Going line by line through the records below, write out everything starting with the line containing "pyautogui.scroll(-4, 115, 299)" and going on through the line containing "pyautogui.click(898, 4)", exactly and inclusively. Pictures do not go in.

Dataset:
********

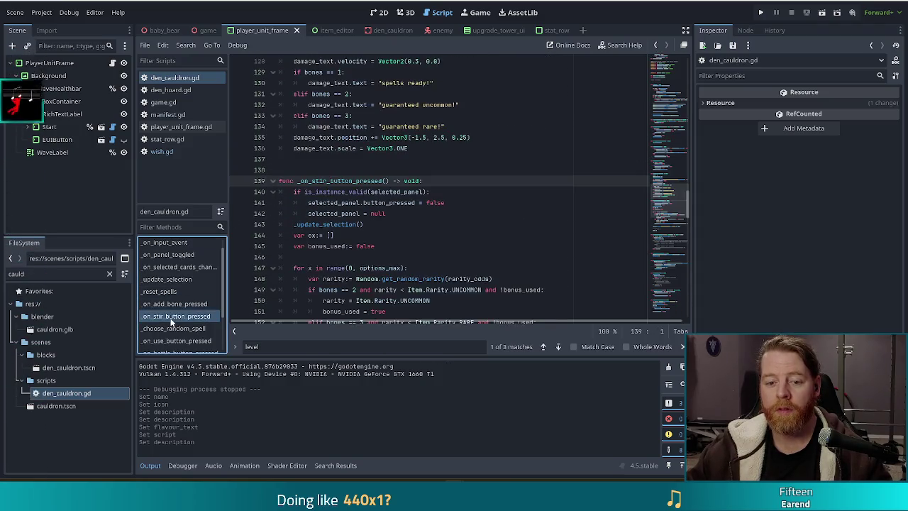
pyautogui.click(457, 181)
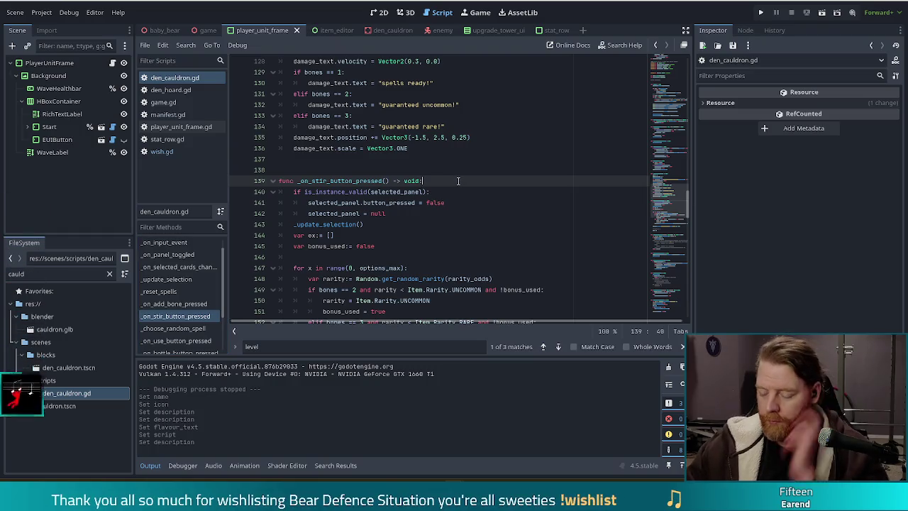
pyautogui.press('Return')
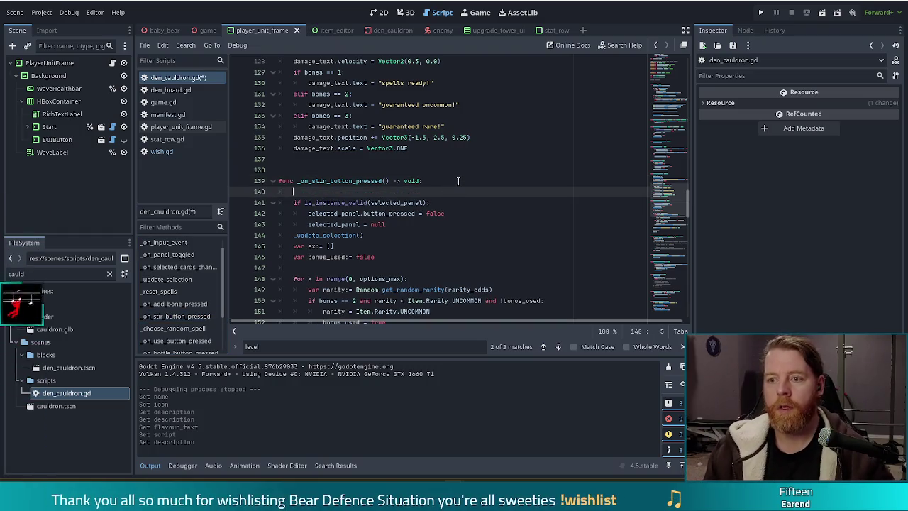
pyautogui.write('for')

********

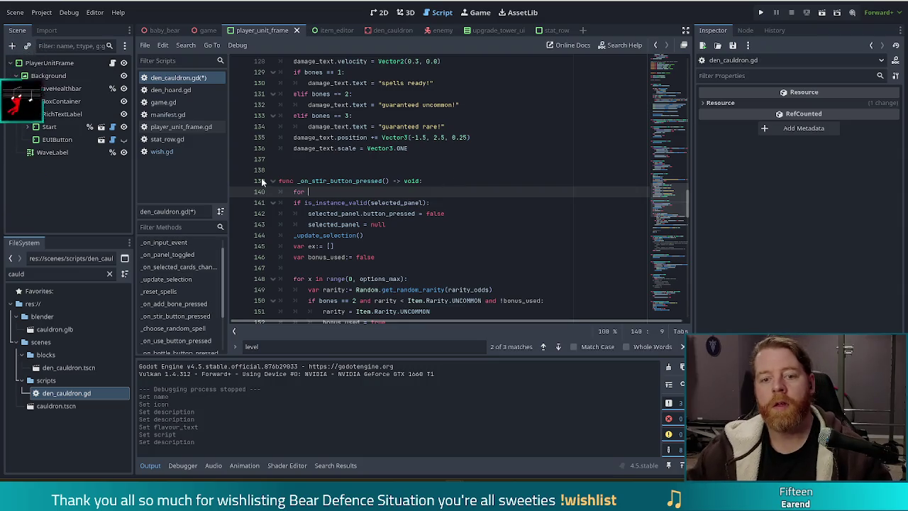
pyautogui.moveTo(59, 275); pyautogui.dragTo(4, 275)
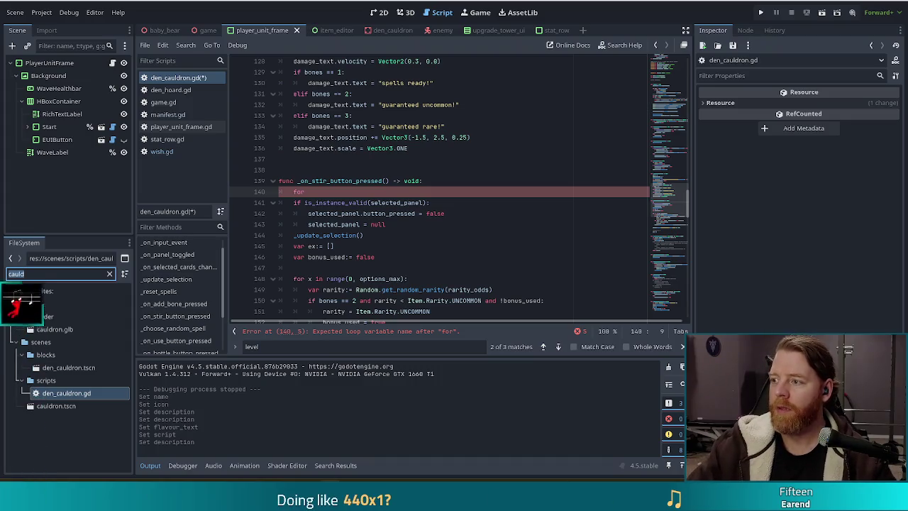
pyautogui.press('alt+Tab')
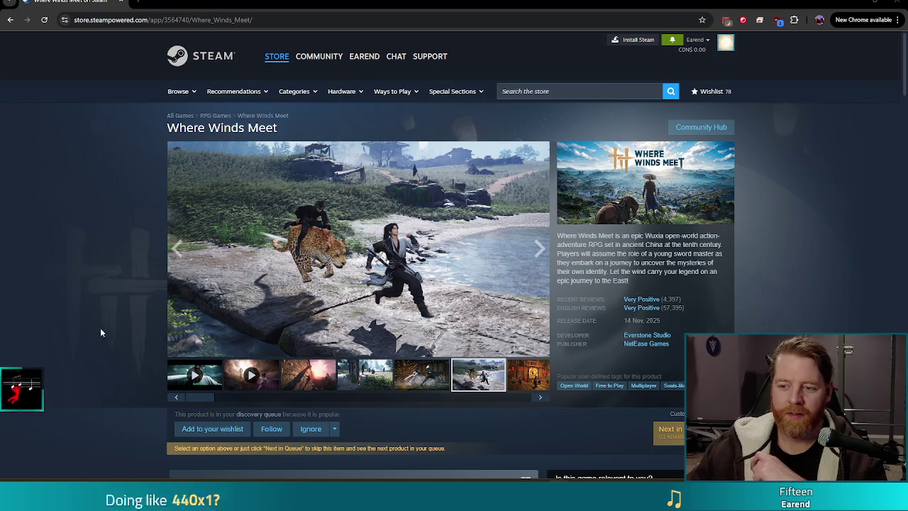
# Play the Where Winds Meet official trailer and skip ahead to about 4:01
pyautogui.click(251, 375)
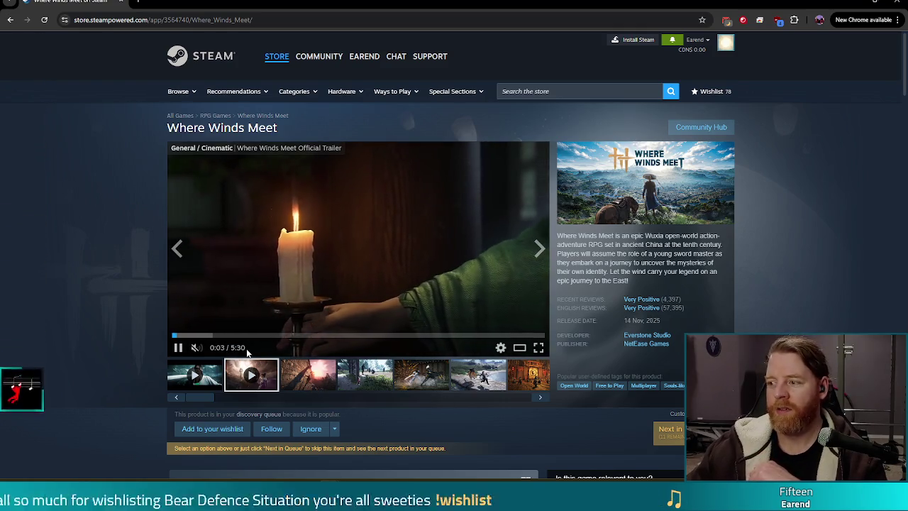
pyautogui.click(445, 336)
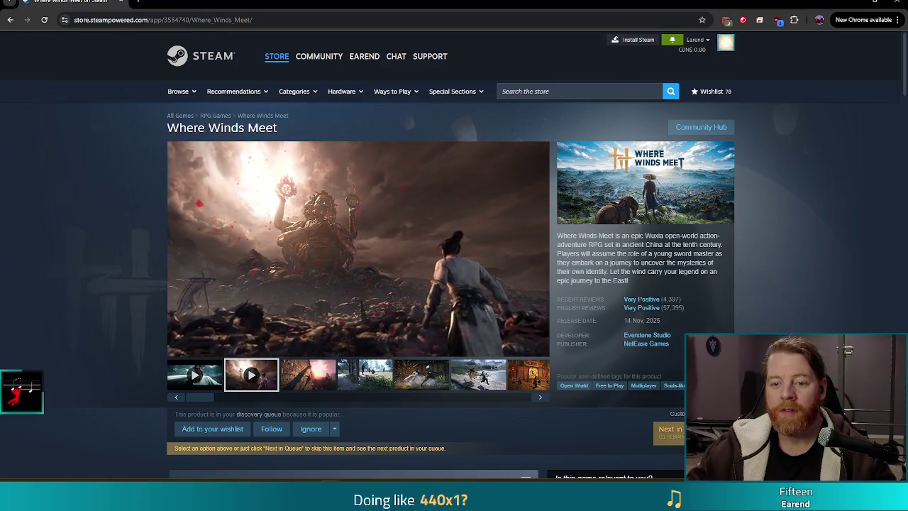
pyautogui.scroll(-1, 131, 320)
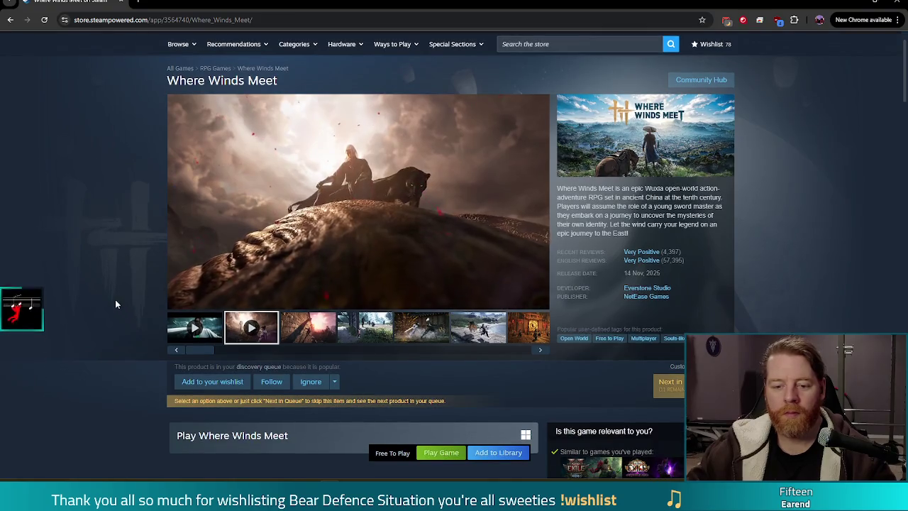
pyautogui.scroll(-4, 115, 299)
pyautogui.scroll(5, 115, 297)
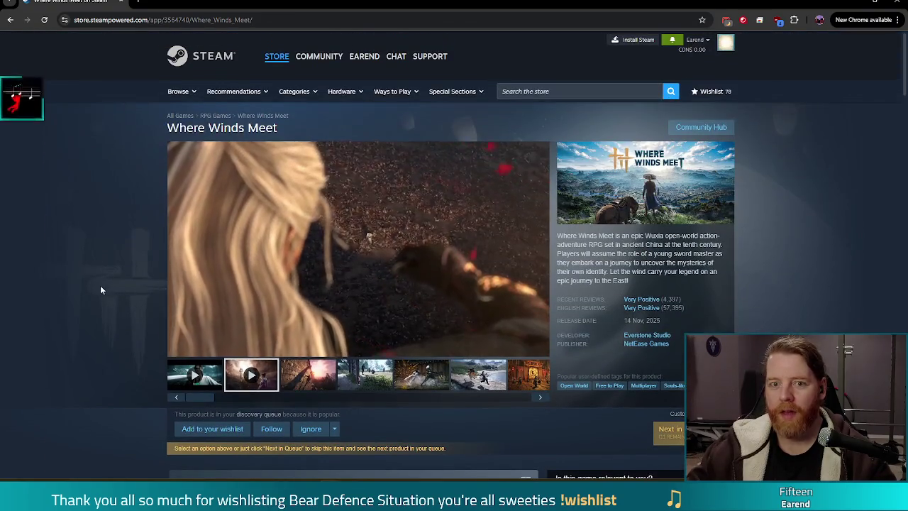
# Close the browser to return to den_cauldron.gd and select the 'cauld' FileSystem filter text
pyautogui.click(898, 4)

********

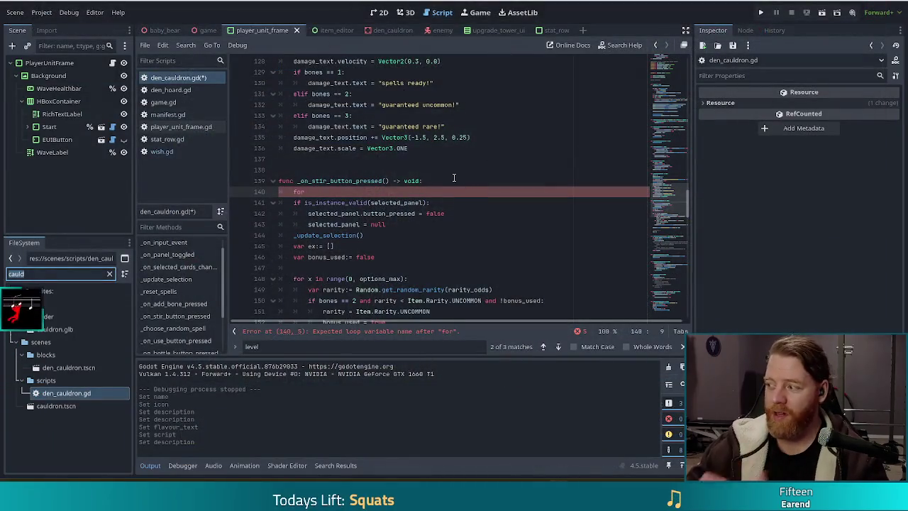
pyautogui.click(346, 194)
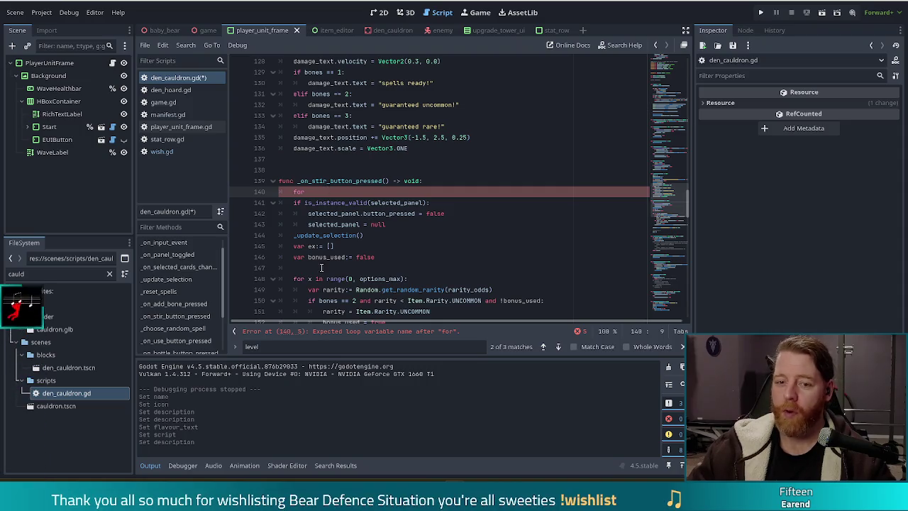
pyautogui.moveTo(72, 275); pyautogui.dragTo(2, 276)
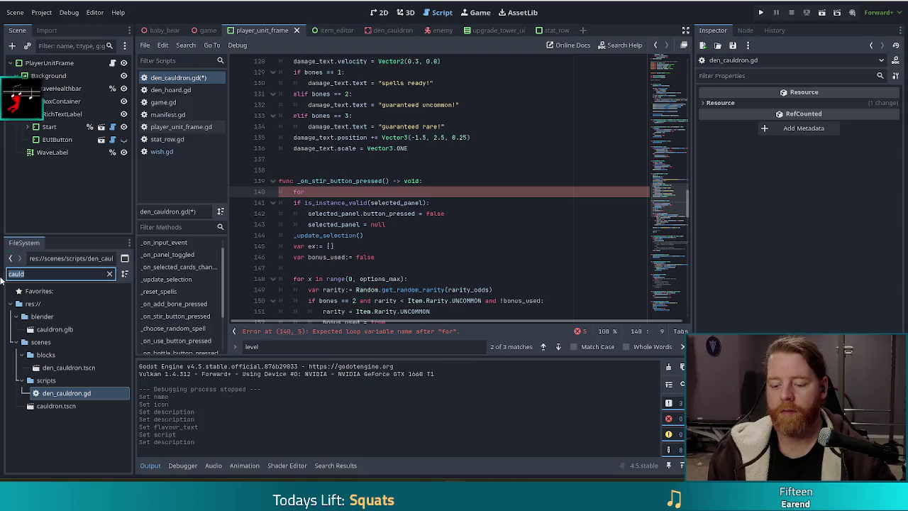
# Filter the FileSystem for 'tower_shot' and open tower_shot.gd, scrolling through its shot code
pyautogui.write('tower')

********

Exercise result:
pyautogui.scroll(-4, 115, 299)
pyautogui.scroll(5, 115, 297)
# Close the browser to return to den_cauldron.gd and select the 'cauld' FileSystem filter text
pyautogui.click(898, 4)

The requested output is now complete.